The new image creator is rolling out to those who are in the Bing preview. Bing Image Creator will be fully integrated into the Bing chat experience, rolling out initially in Creative mode. By typing in a description of an image, providing additional context like location or activity, and choosing an art style, Image Creator will generate an image from your own imagination, says Bing.
Furthermore, Bing Image Creator preview will also be available in Microsoft Edge, making it the first and only Browser with an integrated AI-powered image generator. To access the Bing Image Creator in Edge, you can click the Bing Image Creator icon in the sidebar to create your image or invoke from Bing chat in Edge.
Google Bard Open Access Program: How to sign up, Availability
Google has announced that it is starting to open access to Bard, an early experiment that lets you collaborate with generative AI. The company already revealed what Bard is about a while back. It combines the depth of the world’s knowledge with the power, intelligence and creativity of Google’s large language models. It draws on information from the web to provide fresh, high-quality responses. Bard can be an outlet for creativity and a launchpad for curiosity says Google.
Google says that when using Bard, you’ll often get the choice of a few different drafts of its response so you can pick the best starting point for you. You can continue to collaborate with Bard from there, asking follow-up questions. And if you want to see an alternative, you can always have Bard try again.
Google also acknowledged how Bard can sometimes make mistakes in its responses so it shouldn’t always be believed for everything you ask. It then confirmed that it is using human feedback and evaluation to improve its systems, and has also built in guardrails, like capping the number of exchanges in a dialogue, to try to keep interactions helpful and on topic.

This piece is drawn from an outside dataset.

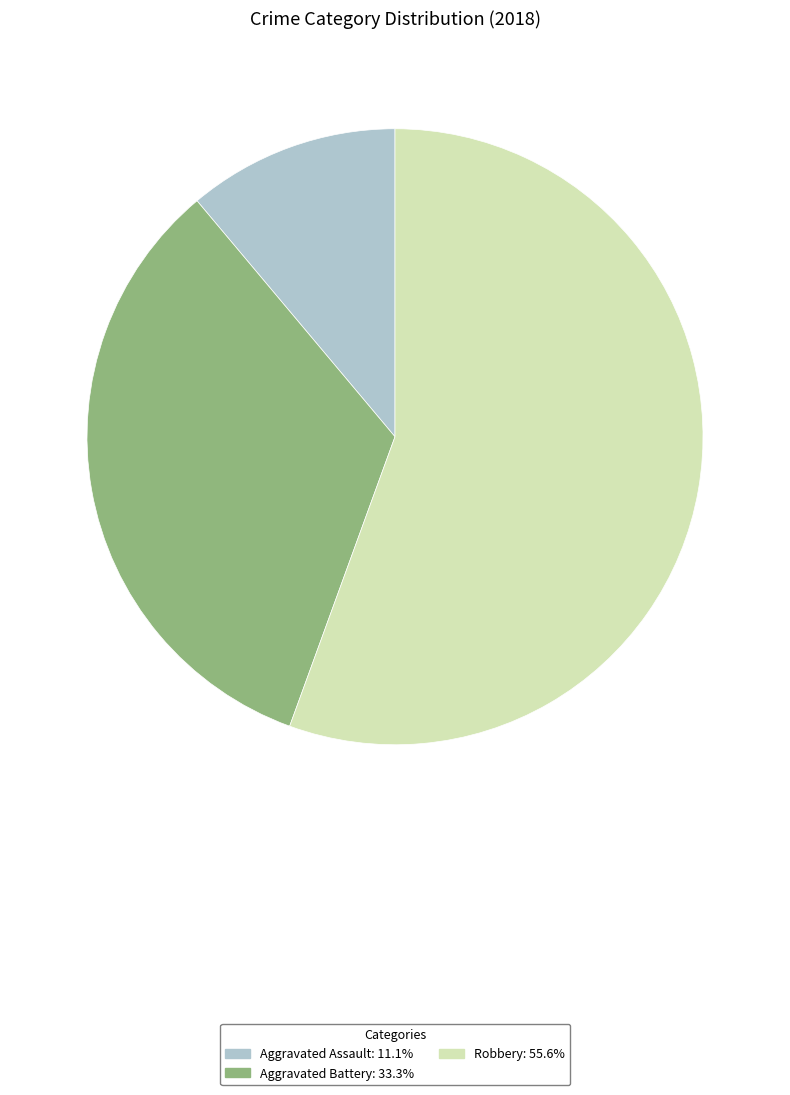

Is there a majority slice in this chart?

Yes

“We’ll continue to improve Bard and add capabilities, including coding, more languages and multimodal experiences. And one thing is certain: We’ll learn alongside you as we go. With your feedback, Bard will keep getting better and better”, Google said in a blogpost.
You can sign up to try Bard at bard.google.com. Google has already begin rolling out access in the U.S. and U.K. and plans to expand over time to more countries and languages. Do note that if you get access to Bard, Google will collect the details of the chat you have with the AI model.
However, the information it collects is anonymous in nature so it cannot identify the exact person chatting with Bard, unless you intentionally end up sharing your personal information.